What started out as quite the slow news day turned out to be deceptively interesting. OMG!Ubuntu! has picked out five of the best community submissions for Ubuntu 14.04 wallpapers and Chema Martin posted a "visual tour" of Fedora 20. Bruce Byfield looks at why proprietary software isn't ported to Linux. Jack Wallen says Linux rules because it behaves "exactly how the user wants." Tonight's news also includes an announcement from the Free Software Foundation, Red Hat world's records, and the games to look forward to in 2014!

For those that like a few images with their stories comes two heavy on the pictures. First up is OMG!Ubuntu! with a preview of some of the wallpapers that may end up in Ubuntu 14.04. They pick out five (or six, actually) of their favorites and one can get an idea of some that may be present in when the next release of Ubuntu is announced.

Chema Martin of The Linux Experience posted a screenshot tour of Fedora 20 GNOME on his blog. He says the desktop is "a joy to watch in Fedora 20 GNOME, so clean and uncluttered. The default wallpapers are gorgeous." Today's tour is an accompaniment to a recent review of Fedora 20 in which Martin said, "Fedora 20 continues to be my champion distro for the third release in a row. Performance is king, Looks and ease of use continue their ever improving path, and having the very latest from applications is something truly worth experiencing."

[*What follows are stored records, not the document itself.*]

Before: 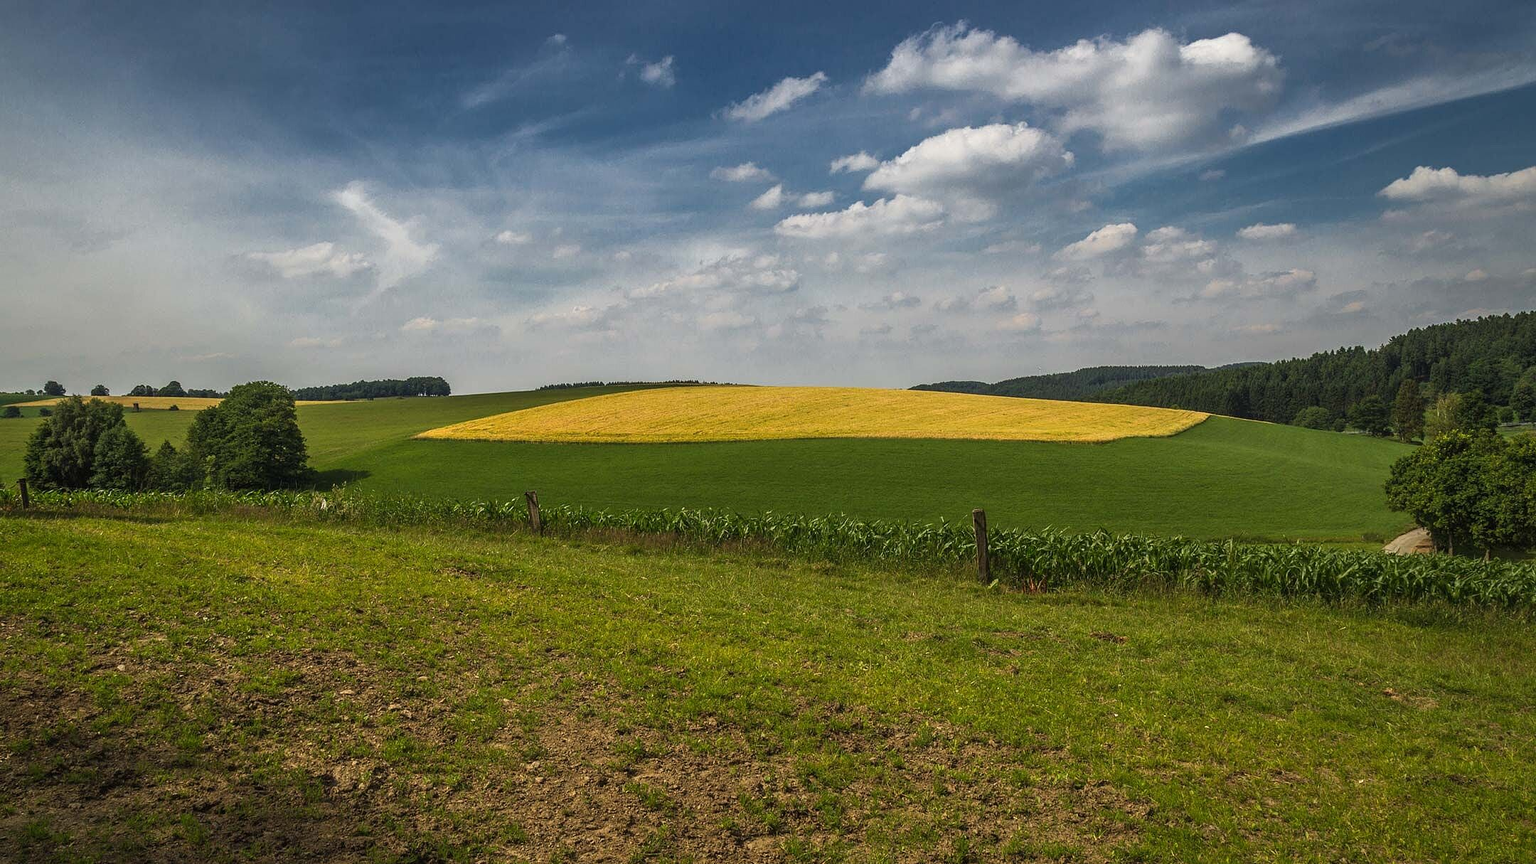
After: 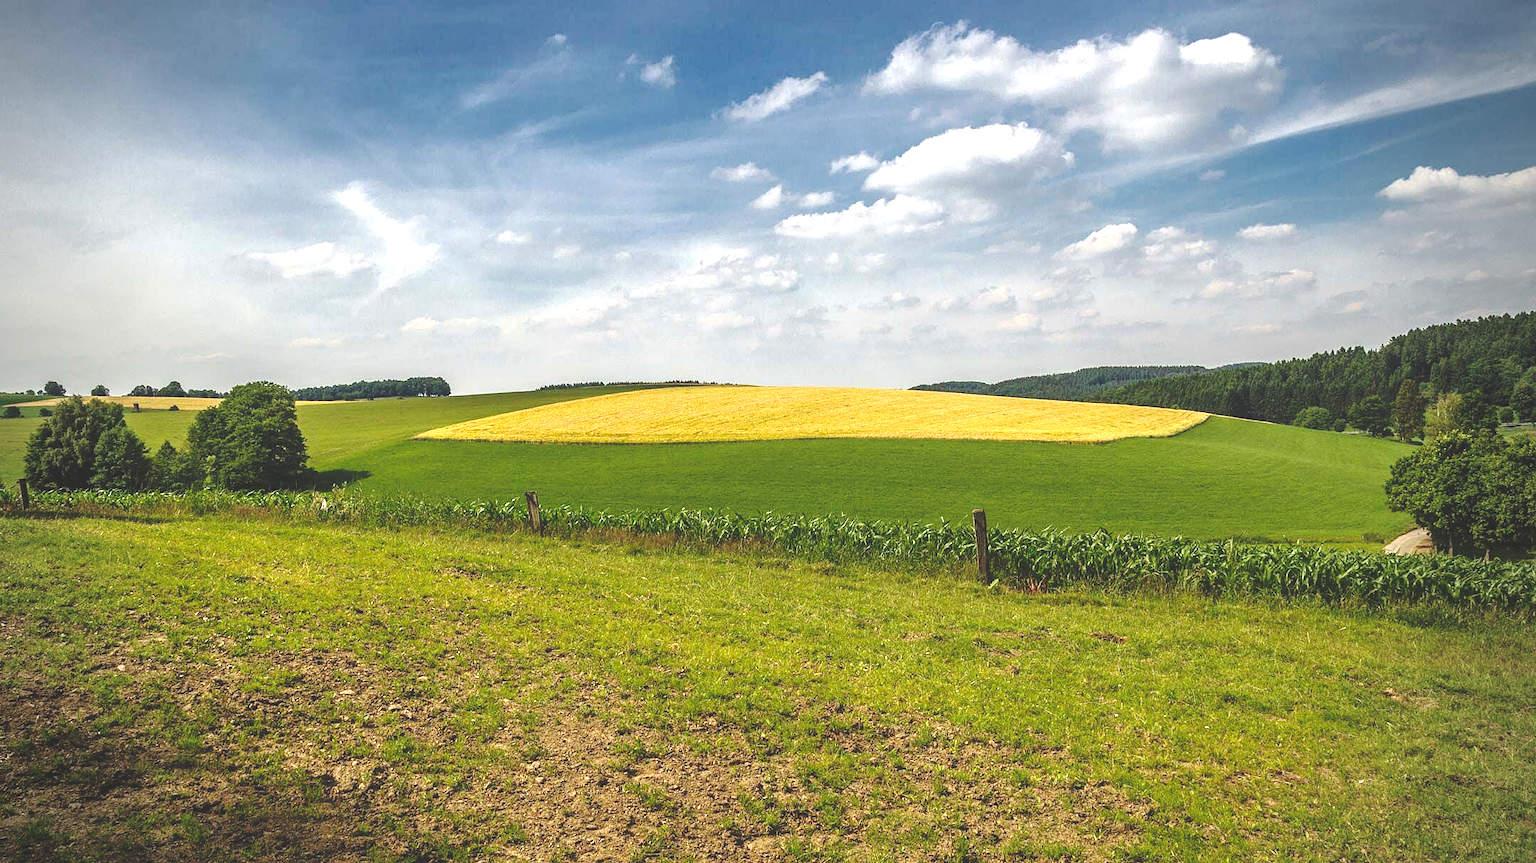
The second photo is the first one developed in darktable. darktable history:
base curve: curves: ch0 [(0, 0.024) (0.055, 0.065) (0.121, 0.166) (0.236, 0.319) (0.693, 0.726) (1, 1)], preserve colors none
exposure: black level correction 0.002, exposure 1 EV, compensate highlight preservation false
crop: bottom 0.056%
vignetting: fall-off radius 60.88%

Jack Wallen said today, "Linux rules the universe by behaving exactly how the user wants." The title lured me in, but alas, he was commenting on the news that Ubuntu will let users turn local menus back on in their next release. He prefers the "Head Up Display" of the current Ubuntu but concludes, "where Linux has always ruled the operating system universe -- its ability to look and behave exactly as the user wants."

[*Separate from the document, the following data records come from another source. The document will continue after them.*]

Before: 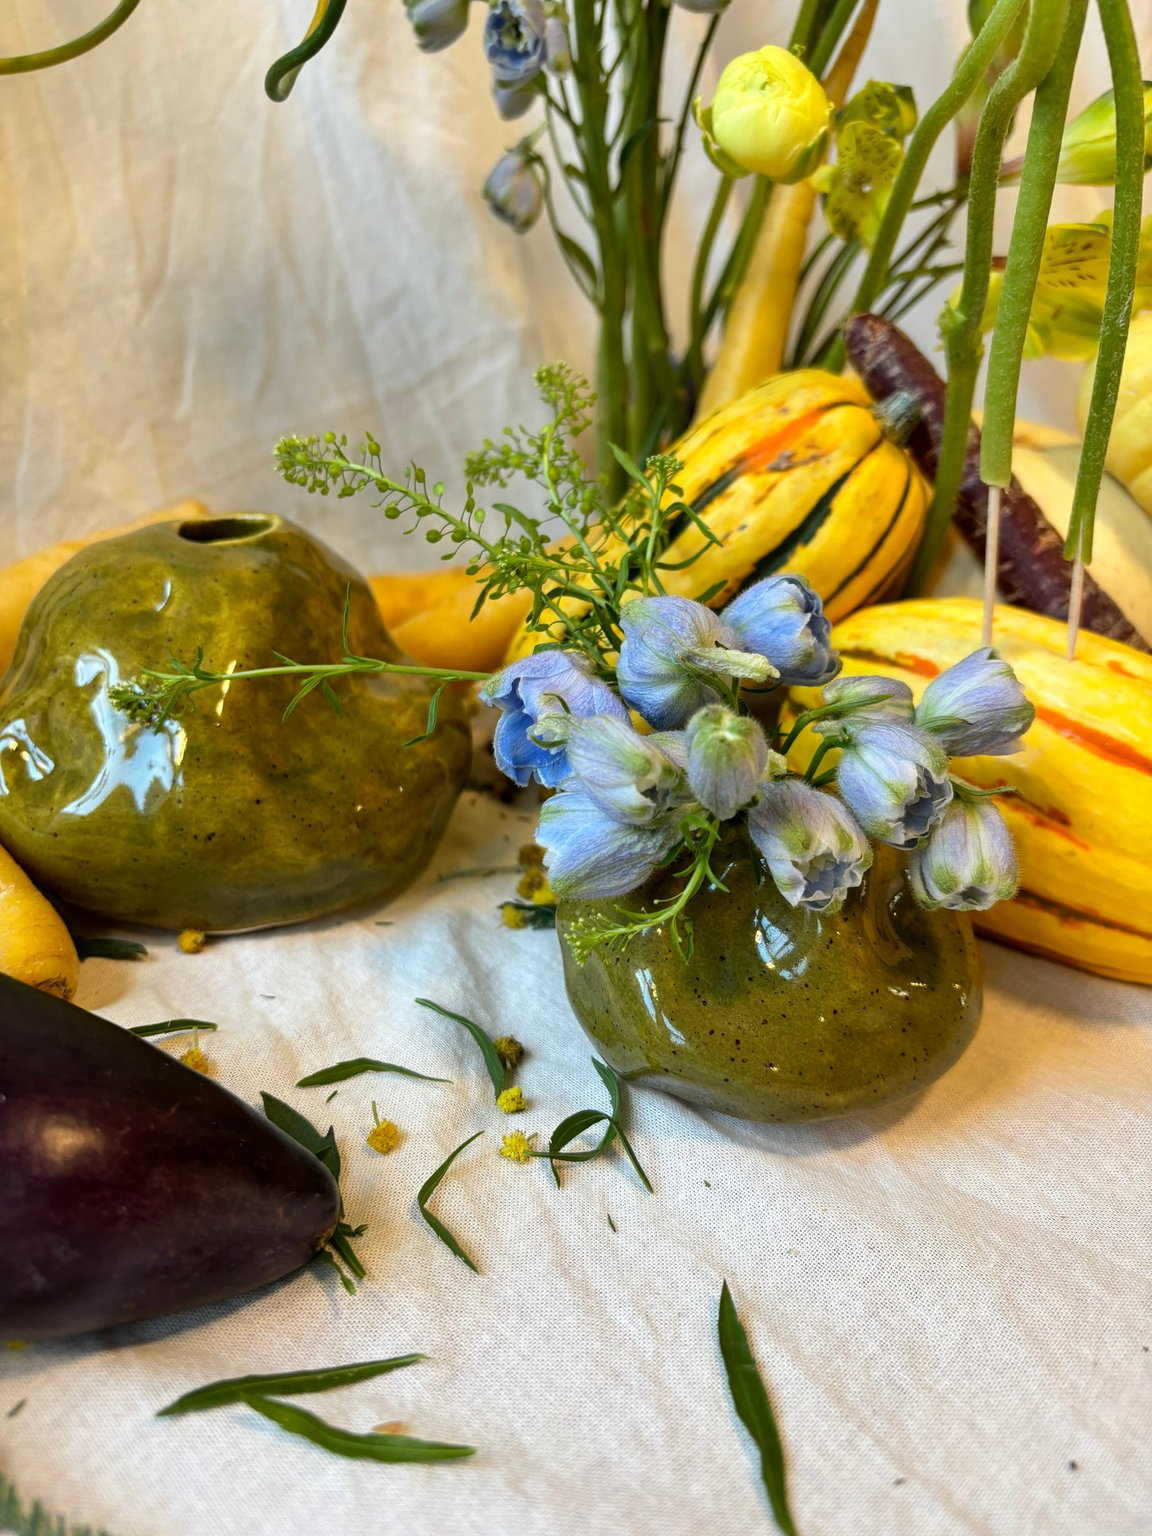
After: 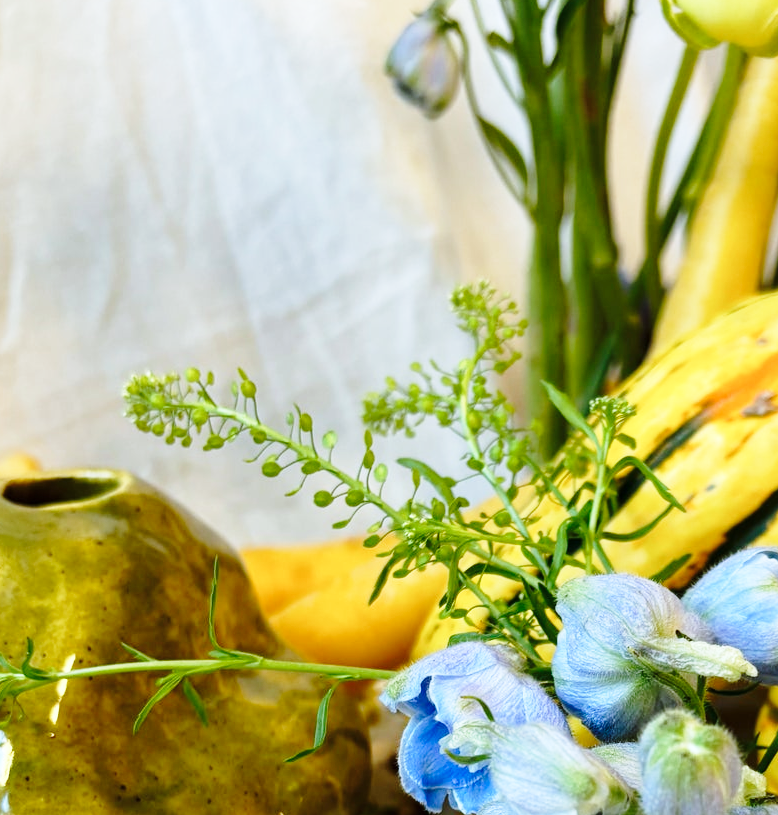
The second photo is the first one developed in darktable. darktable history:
base curve: curves: ch0 [(0, 0) (0.028, 0.03) (0.121, 0.232) (0.46, 0.748) (0.859, 0.968) (1, 1)], preserve colors none
crop: left 15.306%, top 9.065%, right 30.789%, bottom 48.638%
color calibration: x 0.372, y 0.386, temperature 4283.97 K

Bruce Byfield blogged today that every couple of years someone comes up with the original idea to encourage proprietary software companies to port their software to Linux. The most recent is an online petition for Photoshop and other Adobe software. Byfield says it comes down to market share and FOSS competition. There just isn't enough money in it, but Byfield says it so much more elegantly.

Other links of interest today are FSF joins forces with Software Freedom Law Center and Open Source Initiative to fight software patents in U.S. Supreme Court, Many Linux Games To Look Forward To In 2014, and RHEL Powers Scalable Computing Platforms with 10 New World Record Benchmarks.